I swam today, not, as I would like, in the Atlantic, but after a long and sunshine drive to the pool, I clock in. This pool is affixed to ground control mid island, as is right, accessible to all of us who live sprachled over hillsides, down tiny access roads, and with posties confused for miles and many many miles apart. Like last time, after two lengths I loathed the whole thing, my neck aching with all that looking up required from a breastroke. Two other women were there, early doors, pre lessons and wotwot, the pool calm and the sunlight fluttering against the walls, in our eyes, a sunshine mosaic, fractal, beautiful. I pushed on. Last week I managed 20 lengths, this week 25 and helped big time by the chat in the shallow end. I learned of other women who live here, have done so for frickin ages, just like me.

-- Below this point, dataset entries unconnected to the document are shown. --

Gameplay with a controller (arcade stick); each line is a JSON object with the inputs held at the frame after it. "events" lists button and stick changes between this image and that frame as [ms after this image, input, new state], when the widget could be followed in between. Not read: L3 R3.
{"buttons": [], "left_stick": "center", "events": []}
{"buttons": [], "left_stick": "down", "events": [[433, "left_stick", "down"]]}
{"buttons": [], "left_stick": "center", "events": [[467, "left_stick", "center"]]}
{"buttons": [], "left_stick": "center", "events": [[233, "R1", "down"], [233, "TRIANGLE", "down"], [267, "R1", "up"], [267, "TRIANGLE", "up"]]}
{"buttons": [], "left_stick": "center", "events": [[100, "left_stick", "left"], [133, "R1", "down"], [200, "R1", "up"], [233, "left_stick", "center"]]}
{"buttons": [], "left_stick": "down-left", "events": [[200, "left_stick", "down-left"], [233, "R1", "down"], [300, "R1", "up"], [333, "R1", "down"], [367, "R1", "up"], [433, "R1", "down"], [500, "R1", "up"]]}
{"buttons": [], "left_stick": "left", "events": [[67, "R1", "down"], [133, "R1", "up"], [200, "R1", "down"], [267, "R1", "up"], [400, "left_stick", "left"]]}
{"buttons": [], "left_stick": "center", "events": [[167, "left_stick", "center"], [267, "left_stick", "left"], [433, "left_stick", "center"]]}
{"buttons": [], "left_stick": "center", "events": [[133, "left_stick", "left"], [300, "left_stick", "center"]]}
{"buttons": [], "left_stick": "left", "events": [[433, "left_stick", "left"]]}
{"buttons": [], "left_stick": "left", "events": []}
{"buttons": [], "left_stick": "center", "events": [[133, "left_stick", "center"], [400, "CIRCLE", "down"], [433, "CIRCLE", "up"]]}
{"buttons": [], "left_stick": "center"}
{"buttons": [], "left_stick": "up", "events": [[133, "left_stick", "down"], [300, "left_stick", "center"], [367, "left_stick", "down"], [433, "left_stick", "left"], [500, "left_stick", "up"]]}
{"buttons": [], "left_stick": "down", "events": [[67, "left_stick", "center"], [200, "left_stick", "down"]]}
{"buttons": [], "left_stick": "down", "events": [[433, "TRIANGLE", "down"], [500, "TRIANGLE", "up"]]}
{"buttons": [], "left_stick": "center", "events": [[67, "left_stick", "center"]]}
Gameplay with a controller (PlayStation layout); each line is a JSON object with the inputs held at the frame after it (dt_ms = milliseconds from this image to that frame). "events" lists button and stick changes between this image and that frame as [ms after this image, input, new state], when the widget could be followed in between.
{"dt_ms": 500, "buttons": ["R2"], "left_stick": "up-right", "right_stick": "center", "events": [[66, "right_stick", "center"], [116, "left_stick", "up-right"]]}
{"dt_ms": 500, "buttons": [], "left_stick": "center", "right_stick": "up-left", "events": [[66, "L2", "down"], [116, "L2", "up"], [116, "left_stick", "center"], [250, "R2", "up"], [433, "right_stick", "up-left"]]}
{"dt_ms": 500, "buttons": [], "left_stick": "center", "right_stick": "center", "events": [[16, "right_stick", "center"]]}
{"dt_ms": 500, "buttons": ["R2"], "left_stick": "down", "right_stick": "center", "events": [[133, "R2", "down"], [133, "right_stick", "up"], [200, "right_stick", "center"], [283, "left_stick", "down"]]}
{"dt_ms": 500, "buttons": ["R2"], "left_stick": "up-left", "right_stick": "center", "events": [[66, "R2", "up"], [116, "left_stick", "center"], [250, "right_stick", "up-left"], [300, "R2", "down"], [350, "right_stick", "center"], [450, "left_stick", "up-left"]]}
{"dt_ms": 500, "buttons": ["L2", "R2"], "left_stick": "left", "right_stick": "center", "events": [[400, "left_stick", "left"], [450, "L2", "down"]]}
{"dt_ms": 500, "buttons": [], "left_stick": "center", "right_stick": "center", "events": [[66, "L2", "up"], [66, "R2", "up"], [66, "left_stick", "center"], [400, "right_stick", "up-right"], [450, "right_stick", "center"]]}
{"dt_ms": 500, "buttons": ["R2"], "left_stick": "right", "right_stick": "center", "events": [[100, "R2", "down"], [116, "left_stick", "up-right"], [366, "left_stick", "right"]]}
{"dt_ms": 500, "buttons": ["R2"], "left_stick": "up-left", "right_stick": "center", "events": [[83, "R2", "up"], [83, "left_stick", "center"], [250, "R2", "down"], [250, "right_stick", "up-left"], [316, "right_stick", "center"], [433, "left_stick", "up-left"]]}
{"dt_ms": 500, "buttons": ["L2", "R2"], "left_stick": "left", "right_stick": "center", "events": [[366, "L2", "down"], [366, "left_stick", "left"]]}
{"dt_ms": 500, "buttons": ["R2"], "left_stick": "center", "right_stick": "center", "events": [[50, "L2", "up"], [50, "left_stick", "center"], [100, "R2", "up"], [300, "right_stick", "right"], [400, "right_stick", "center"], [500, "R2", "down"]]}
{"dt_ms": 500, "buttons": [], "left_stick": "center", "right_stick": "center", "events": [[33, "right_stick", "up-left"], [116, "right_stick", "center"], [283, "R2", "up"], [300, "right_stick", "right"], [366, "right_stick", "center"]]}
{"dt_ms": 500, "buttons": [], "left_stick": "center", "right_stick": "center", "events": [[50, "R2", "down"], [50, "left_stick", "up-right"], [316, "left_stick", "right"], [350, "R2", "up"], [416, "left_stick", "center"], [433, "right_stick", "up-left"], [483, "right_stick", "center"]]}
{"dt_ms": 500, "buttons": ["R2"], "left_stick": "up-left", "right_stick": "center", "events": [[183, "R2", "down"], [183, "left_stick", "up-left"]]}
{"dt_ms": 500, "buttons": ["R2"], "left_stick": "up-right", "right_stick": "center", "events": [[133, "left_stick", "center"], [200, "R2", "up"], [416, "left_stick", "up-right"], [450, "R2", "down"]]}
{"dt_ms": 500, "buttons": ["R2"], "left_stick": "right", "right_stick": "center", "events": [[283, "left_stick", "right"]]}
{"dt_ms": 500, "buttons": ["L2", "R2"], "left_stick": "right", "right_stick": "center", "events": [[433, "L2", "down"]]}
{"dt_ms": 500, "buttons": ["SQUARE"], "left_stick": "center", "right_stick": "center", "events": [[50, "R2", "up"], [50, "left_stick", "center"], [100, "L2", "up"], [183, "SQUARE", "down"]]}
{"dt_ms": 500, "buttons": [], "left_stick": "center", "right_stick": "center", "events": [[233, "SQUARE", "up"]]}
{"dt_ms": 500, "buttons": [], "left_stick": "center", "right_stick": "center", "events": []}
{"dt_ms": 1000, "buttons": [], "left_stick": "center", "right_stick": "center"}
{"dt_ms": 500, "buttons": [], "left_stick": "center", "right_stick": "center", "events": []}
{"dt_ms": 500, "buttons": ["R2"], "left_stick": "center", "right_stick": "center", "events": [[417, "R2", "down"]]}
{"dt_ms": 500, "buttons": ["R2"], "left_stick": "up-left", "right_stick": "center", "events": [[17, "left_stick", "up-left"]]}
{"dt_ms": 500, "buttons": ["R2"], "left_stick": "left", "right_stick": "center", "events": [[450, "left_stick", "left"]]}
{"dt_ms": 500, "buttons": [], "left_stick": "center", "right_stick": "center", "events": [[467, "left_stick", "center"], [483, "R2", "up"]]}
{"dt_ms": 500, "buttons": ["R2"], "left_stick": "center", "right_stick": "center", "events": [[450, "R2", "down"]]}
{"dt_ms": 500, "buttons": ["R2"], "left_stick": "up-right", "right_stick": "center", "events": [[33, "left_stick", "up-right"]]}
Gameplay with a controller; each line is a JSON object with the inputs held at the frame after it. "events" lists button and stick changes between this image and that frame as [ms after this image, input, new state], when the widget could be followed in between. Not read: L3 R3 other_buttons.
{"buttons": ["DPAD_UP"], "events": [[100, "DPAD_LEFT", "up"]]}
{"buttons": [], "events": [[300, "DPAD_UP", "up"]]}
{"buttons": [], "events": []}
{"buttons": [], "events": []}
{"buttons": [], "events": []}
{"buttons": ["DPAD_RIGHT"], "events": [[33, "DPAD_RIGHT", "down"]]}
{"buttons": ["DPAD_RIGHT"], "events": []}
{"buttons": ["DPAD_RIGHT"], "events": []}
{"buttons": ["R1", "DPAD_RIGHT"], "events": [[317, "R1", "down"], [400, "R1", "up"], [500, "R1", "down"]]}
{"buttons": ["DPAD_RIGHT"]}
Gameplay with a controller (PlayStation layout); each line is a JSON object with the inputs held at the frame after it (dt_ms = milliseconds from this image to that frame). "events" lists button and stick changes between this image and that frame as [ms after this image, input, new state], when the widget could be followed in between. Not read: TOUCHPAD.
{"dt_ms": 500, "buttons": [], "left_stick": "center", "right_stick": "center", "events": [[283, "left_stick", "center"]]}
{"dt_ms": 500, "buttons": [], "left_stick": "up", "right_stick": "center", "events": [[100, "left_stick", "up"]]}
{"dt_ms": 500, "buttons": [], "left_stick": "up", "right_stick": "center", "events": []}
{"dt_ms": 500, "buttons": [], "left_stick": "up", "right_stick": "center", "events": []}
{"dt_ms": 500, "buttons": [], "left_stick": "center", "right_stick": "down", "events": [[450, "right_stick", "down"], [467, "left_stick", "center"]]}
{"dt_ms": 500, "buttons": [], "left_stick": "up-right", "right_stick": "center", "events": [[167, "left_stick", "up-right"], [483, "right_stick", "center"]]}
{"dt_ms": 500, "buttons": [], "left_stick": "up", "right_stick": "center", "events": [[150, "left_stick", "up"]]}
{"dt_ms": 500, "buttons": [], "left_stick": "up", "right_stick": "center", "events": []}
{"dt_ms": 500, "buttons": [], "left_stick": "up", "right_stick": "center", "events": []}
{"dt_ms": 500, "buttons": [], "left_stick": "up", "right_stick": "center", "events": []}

I didn’t lock my mini. It was a choice. I thought this think. This is an island. People are good. I abandon my control panic la-di-da and I lift, like Bouddicca from this sprightly mini and into my swimwear and onward. Always onward, to hec with, well, pretty much everything. I watched a coach welcome folk from the hotel, off on a voyage somewhere on this beautiful rise of rock, and I waved a smile.
Home again and you’d think I’d been gone for a century for all the welcome I got. The dog was watching through the fence rail, waiting, waiting, but trusting. I always tell her to stay and that I won’t be long, and, knowing that she has no idea of time, I won’t be. But she waits, and she watches. I am it for her, and she is the it for me. We walk, slowly, and, thankfully, into the shade. I clocked 26 degrees pre leaving, but, once into the fairy woods and then to the shore, it will cool. I notice there are no conkers on the horse chestnuts. I wonder why. I have no answer, nor do I need one. The turning of the world over millennia has shown loss, failure, rise and ebullience, over and over and over again.
We walk to the shore, me and the wee dog. She always wants to go there. When I am tired, I divert her. Home, I say, feeling guilty. I always regret it, that slope to the shore, where grand girls dived in wetsuits, lofted onto dinghies, crab fished, scrambled the ancient rocks with bare feet, light and easy. Today we went there. She was a scoot on the green download of the earth, all the way to the crunch of sundried kelp, still there, wild flowers, holding on, some canoes, kayaks, tied tied to hazels. The blue moon tides have been, well, luscious. Over the top. Well over. Boats need to be secured. I walk by them, remembering their launches, remembering my family, not here anymore. And it thinks me.
I sit on a wonky rock. My arse slideyways, my feet ditto. I hear an irritation of herons across the sealoch, watch diver birds dive, rise with a splash that laughs me, then dive again, I see an otter flip a fish, the rainbow flash an indent in my mind. As we wander home, as the crunch of new life supports my feet, as everything I have never known begins to unfold in the now, I smile for the joy of it.